What needs to be done —
Please recast the stretch from the start of the lines through the line containing "1454 1191 3 3 - 3.5" as a Markdown table with the columns Index and Line, numbering each row, skipping blank lines, and leaving the pictures out.

Given information —
-- Begin --

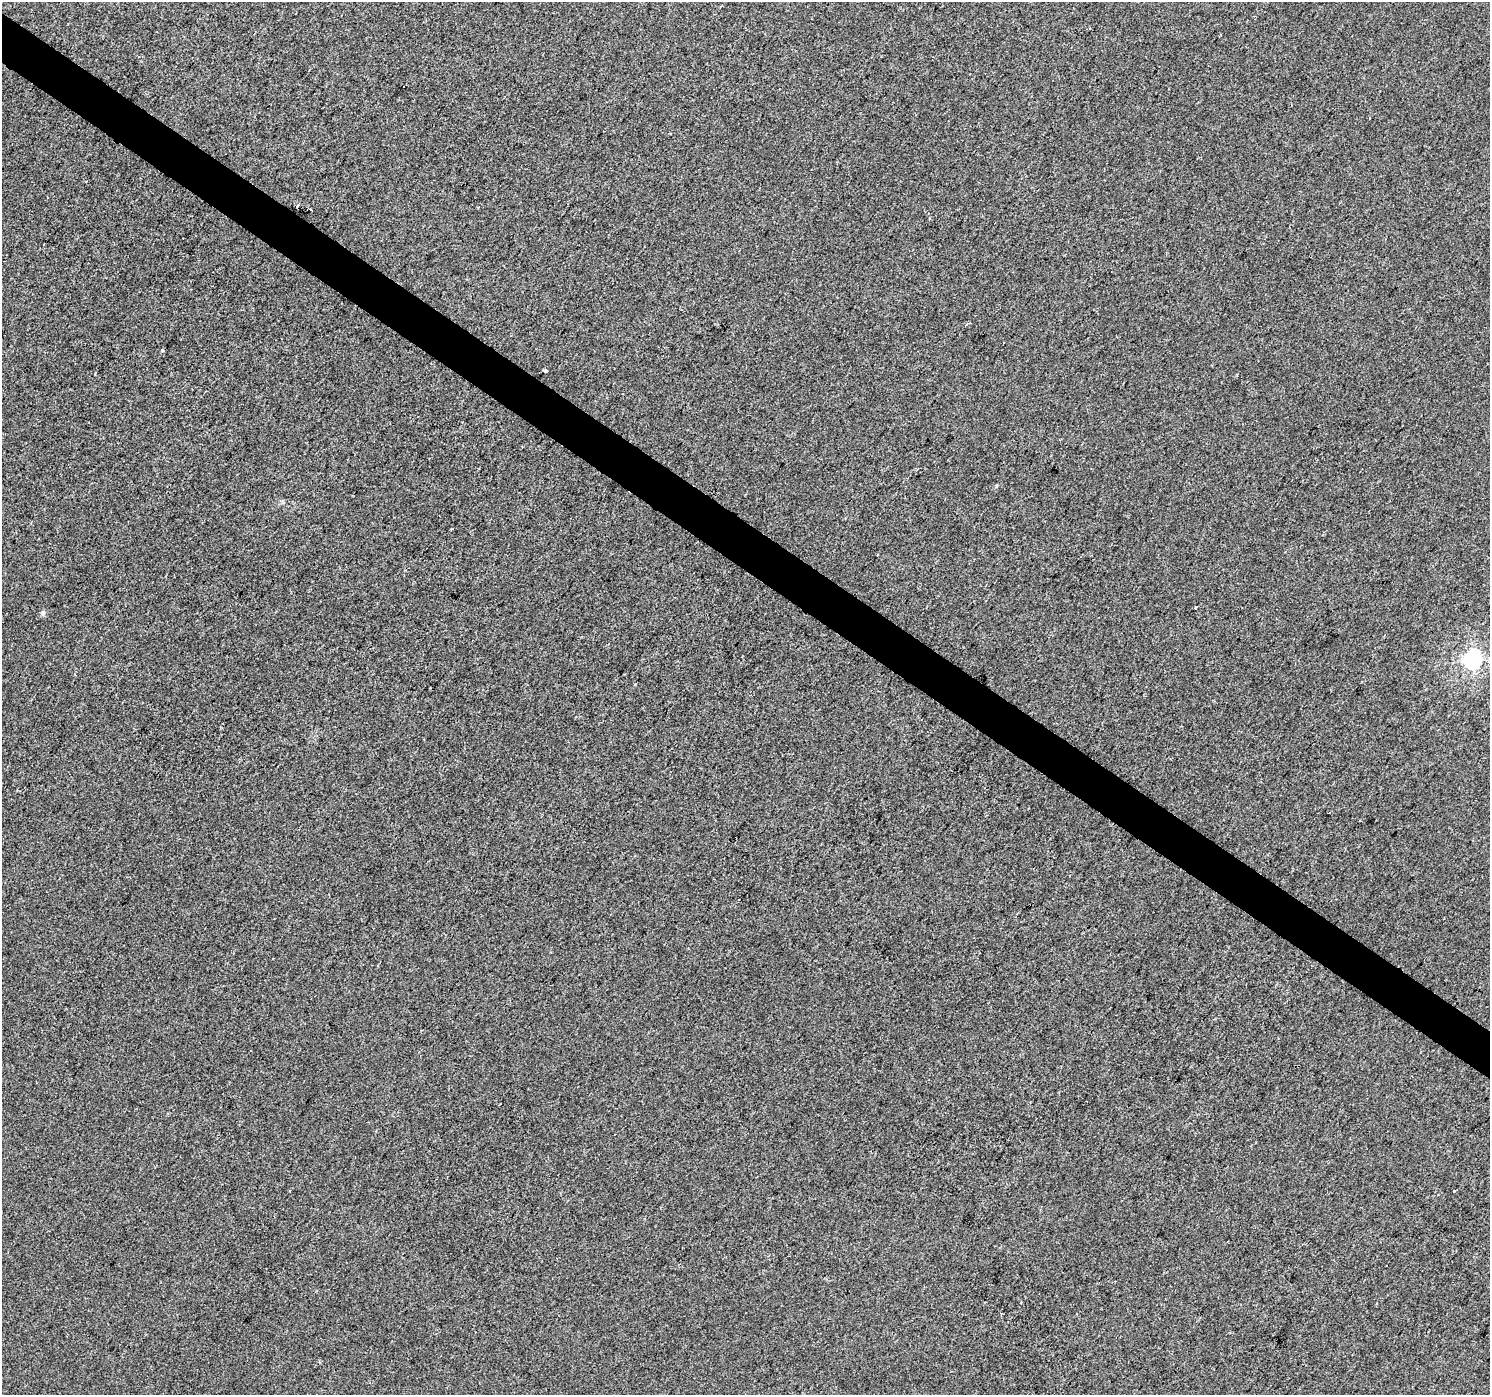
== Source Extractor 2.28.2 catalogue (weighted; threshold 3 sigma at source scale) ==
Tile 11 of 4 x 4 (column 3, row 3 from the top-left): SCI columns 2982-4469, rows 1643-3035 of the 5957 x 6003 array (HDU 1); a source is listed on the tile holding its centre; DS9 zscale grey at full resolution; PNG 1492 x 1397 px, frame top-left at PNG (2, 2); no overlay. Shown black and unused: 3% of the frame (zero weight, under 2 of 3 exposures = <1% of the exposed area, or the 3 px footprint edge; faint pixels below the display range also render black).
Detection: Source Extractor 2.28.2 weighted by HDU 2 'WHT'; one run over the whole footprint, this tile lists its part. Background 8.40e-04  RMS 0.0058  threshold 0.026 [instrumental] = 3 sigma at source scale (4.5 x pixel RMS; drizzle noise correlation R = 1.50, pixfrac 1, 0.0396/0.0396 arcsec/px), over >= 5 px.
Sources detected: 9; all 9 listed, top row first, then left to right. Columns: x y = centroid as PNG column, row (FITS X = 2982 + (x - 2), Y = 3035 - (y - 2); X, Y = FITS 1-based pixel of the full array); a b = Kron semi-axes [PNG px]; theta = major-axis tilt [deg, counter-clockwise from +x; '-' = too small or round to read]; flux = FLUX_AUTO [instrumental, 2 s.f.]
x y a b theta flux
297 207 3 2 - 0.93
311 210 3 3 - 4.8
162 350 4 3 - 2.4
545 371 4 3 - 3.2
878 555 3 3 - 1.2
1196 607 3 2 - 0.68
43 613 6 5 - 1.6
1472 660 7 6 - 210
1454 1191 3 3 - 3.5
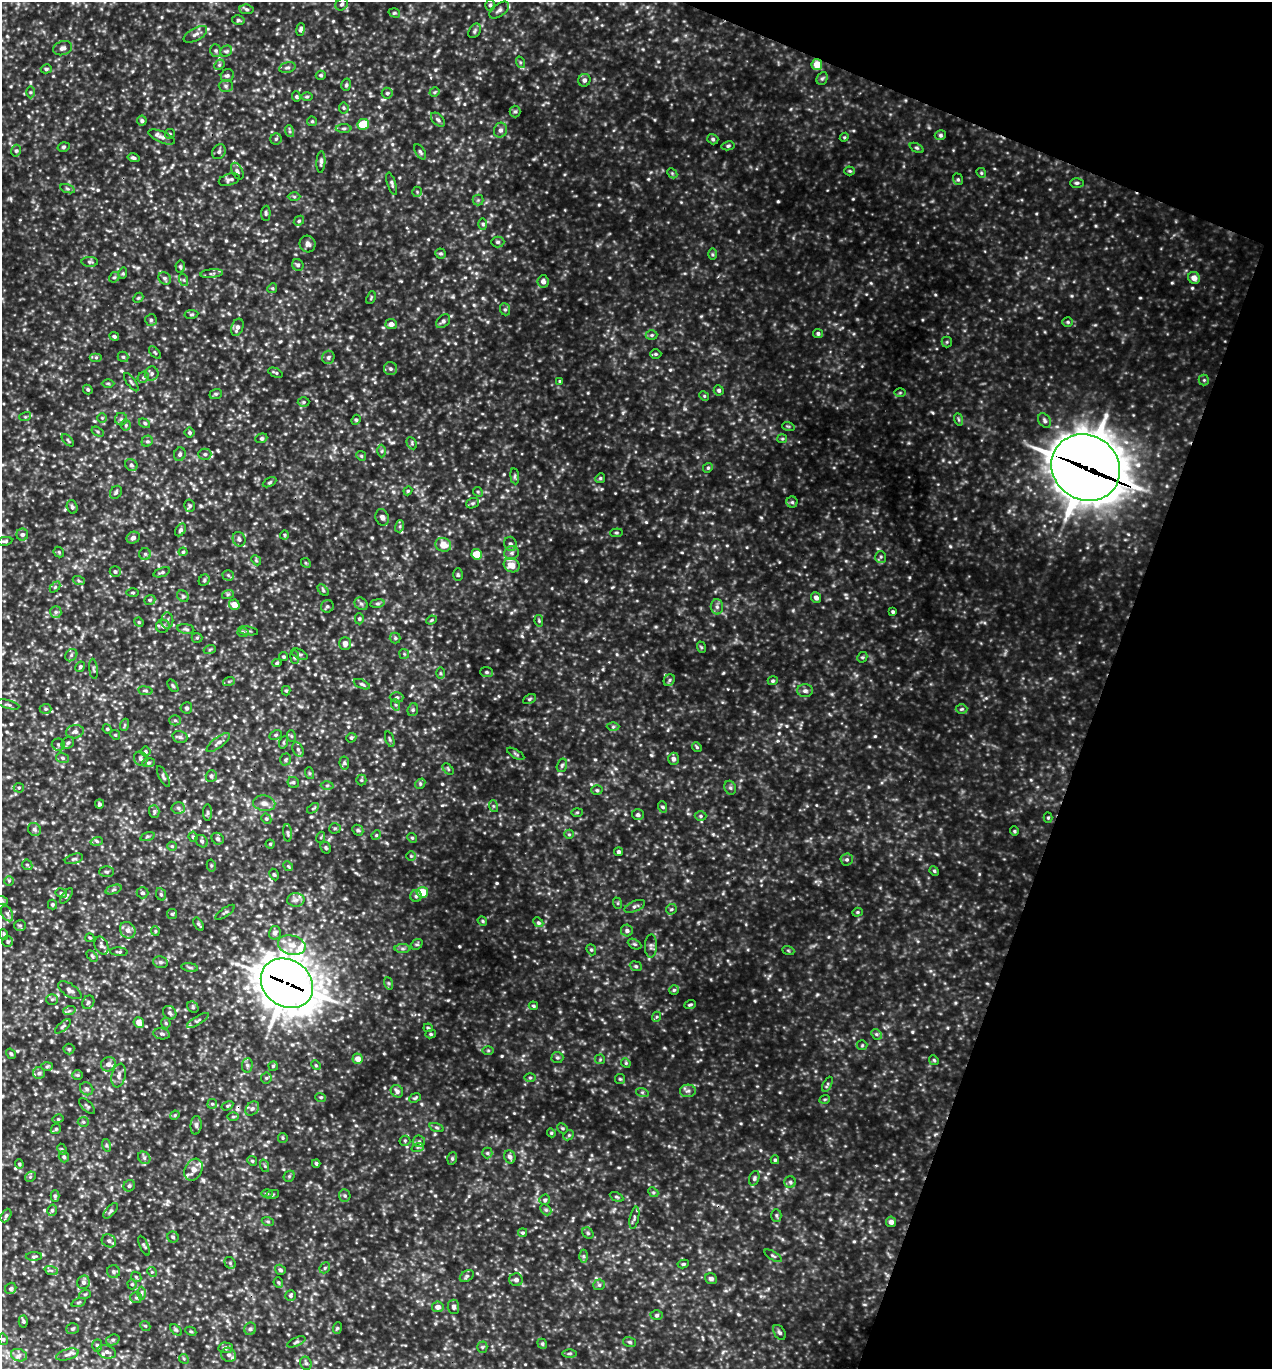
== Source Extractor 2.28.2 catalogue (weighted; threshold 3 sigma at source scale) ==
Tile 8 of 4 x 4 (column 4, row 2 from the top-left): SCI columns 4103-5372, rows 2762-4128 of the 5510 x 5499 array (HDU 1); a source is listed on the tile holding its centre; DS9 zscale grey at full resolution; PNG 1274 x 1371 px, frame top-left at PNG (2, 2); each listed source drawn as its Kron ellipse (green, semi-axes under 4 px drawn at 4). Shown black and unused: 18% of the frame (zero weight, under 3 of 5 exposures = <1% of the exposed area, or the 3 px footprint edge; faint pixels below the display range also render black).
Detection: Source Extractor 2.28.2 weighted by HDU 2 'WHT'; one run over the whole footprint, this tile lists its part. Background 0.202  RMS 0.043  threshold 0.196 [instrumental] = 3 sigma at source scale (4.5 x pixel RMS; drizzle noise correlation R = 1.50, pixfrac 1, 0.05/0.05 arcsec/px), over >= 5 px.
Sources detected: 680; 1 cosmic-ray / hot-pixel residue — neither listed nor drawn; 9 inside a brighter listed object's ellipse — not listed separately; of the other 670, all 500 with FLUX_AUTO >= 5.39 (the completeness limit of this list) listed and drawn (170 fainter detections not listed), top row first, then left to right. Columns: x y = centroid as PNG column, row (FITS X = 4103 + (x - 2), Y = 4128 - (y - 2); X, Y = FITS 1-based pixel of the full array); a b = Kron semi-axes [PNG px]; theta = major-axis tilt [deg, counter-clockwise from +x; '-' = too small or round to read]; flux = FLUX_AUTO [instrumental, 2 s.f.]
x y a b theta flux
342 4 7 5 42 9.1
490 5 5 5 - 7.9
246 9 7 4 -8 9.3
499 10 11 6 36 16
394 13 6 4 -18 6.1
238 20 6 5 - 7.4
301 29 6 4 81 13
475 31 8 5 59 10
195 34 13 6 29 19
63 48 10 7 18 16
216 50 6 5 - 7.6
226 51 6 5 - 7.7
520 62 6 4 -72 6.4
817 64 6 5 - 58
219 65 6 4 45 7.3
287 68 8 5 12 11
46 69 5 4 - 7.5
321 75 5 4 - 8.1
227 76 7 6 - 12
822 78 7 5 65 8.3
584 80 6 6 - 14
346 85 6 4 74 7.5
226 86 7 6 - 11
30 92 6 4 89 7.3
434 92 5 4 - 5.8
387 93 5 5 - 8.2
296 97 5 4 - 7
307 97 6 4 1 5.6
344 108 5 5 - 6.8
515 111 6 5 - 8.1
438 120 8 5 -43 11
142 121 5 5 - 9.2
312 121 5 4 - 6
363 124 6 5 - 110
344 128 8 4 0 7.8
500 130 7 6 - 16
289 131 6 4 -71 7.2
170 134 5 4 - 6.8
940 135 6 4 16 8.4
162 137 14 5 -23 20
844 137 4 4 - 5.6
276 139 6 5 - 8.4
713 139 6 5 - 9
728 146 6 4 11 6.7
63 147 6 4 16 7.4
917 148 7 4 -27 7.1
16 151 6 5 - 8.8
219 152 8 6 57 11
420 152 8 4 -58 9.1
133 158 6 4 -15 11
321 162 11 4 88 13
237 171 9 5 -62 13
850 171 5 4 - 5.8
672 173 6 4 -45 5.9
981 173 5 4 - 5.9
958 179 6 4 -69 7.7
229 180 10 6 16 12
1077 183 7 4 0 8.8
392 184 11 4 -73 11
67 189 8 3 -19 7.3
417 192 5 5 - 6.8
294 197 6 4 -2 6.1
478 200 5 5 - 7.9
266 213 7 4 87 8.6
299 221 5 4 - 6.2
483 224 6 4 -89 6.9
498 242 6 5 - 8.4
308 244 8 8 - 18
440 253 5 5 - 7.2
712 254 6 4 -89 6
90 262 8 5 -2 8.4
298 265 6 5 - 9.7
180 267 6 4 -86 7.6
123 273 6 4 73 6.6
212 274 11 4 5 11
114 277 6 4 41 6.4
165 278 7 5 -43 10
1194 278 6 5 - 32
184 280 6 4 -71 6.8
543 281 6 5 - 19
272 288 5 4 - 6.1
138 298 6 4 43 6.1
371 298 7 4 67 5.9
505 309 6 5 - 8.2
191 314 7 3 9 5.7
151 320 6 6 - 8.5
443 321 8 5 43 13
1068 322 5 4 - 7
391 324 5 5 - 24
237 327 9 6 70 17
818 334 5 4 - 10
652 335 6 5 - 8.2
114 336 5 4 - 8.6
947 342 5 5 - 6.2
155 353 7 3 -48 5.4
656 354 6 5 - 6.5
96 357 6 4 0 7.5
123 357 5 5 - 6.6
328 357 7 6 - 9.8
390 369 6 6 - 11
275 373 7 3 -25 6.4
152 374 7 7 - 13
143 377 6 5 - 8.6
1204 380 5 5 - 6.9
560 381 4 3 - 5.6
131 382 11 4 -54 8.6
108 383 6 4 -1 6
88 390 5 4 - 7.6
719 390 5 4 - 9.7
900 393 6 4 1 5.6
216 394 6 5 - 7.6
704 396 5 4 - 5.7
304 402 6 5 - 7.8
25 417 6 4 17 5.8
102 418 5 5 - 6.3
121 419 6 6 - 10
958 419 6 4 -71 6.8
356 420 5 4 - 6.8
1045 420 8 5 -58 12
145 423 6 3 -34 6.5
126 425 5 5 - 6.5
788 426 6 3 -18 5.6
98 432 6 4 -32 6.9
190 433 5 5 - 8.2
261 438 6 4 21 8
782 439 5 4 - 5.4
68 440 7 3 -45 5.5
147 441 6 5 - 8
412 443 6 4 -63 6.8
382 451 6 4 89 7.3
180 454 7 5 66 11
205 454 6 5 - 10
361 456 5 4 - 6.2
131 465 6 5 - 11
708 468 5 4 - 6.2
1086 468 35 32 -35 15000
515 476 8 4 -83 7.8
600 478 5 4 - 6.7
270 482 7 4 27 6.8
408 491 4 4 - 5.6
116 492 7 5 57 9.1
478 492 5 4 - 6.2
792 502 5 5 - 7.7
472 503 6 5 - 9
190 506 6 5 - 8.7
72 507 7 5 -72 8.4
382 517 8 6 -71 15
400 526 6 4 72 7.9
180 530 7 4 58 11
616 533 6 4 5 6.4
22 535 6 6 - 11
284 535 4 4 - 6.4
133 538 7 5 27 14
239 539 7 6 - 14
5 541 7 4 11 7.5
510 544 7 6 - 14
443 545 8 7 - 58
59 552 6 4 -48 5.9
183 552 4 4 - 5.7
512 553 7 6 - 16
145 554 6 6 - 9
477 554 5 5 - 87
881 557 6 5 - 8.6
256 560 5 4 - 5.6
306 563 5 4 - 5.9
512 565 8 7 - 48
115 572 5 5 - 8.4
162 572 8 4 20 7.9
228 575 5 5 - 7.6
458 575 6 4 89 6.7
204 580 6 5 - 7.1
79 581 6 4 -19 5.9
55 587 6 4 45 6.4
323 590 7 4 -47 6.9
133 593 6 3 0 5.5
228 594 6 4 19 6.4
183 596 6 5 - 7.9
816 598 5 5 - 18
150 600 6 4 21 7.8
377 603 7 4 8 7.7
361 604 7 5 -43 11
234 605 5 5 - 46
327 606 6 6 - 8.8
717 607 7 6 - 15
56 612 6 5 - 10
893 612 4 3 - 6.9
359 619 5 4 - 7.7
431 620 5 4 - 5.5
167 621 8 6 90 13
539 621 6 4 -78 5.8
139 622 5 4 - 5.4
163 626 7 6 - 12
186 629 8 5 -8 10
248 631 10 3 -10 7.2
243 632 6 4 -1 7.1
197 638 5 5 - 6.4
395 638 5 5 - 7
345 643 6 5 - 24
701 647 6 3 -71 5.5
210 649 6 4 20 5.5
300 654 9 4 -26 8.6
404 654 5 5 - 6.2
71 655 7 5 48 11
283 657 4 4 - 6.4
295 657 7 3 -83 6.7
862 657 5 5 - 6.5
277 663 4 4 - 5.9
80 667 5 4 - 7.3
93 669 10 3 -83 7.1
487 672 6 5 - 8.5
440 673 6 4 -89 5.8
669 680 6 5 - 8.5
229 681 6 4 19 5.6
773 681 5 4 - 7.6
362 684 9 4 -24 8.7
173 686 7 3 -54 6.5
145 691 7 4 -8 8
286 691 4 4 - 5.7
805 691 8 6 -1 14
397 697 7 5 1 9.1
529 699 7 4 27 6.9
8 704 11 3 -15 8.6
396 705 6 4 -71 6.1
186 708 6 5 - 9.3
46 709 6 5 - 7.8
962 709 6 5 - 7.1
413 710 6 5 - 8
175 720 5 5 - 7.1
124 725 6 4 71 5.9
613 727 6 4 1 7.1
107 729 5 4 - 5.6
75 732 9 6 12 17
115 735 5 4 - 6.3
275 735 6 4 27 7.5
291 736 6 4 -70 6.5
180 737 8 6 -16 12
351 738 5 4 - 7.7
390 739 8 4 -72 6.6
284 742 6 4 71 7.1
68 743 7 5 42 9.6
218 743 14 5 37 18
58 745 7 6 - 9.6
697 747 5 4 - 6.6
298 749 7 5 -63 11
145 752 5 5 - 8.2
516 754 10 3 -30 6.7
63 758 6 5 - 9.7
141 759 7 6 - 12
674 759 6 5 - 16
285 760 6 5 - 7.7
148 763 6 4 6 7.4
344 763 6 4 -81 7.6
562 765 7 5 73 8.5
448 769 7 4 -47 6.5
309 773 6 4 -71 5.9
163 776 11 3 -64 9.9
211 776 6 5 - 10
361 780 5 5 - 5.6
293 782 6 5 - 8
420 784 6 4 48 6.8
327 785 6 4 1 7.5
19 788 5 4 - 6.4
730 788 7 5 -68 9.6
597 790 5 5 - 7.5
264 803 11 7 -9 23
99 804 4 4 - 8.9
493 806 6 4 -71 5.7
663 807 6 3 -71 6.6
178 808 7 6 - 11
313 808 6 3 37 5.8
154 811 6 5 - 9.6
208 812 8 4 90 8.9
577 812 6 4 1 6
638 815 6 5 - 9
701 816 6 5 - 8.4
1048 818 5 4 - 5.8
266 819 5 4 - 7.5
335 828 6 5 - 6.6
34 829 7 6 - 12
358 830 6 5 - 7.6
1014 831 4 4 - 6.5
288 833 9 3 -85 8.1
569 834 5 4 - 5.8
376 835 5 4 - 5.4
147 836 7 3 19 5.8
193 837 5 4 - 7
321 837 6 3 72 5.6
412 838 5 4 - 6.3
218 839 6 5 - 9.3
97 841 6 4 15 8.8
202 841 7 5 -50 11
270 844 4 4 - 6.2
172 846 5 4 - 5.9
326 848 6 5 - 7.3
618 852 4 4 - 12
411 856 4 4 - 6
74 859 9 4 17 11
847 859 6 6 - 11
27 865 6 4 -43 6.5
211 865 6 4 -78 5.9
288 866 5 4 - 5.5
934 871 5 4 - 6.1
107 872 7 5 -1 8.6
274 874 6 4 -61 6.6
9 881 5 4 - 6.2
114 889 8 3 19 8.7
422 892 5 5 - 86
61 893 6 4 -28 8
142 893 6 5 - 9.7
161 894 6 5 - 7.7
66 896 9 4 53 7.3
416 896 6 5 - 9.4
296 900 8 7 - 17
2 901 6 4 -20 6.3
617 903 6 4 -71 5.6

-- End --

The completed task —
| Index | Line |
|---|---|
| 1 | == Source Extractor 2.28.2 catalogue (weighted; threshold 3 sigma at source scale) == |
| 2 | Tile 11 of 4 x 4 (column 3, row 3 from the top-left): SCI columns 2982-4469, rows 1643-3035 of the 5957 x 6003 array (HDU 1); a source is listed on the tile holding its centre; DS9 zscale grey at full resolution; PNG 1492 x 1397 px, frame top-left at PNG (2, 2); no overlay. Shown black and unused: 3% of the frame (zero weight, under 2 of 3 exposures = <1% of the exposed area, or the 3 px footprint edge; faint pixels below the display range also render black). |
| 3 | Detection: Source Extractor 2.28.2 weighted by HDU 2 'WHT'; one run over the whole footprint, this tile lists its part. Background 8.40e-04  RMS 0.0058  threshold 0.026 [instrumental] = 3 sigma at source scale (4.5 x pixel RMS; drizzle noise correlation R = 1.50, pixfrac 1, 0.0396/0.0396 arcsec/px), over >= 5 px. |
| 4 | Sources detected: 9; all 9 listed, top row first, then left to right. Columns: x y = centroid as PNG column, row (FITS X = 2982 + (x - 2), Y = 3035 - (y - 2); X, Y = FITS 1-based pixel of the full array); a b = Kron semi-axes [PNG px]; theta = major-axis tilt [deg, counter-clockwise from +x; '-' = too small or round to read]; flux = FLUX_AUTO [instrumental, 2 s.f.] |
| 5 | x y a b theta flux |
| 6 | 297 207 3 2 - 0.93 |
| 7 | 311 210 3 3 - 4.8 |
| 8 | 162 350 4 3 - 2.4 |
| 9 | 545 371 4 3 - 3.2 |
| 10 | 878 555 3 3 - 1.2 |
| 11 | 1196 607 3 2 - 0.68 |
| 12 | 43 613 6 5 - 1.6 |
| 13 | 1472 660 7 6 - 210 |
| 14 | 1454 1191 3 3 - 3.5 |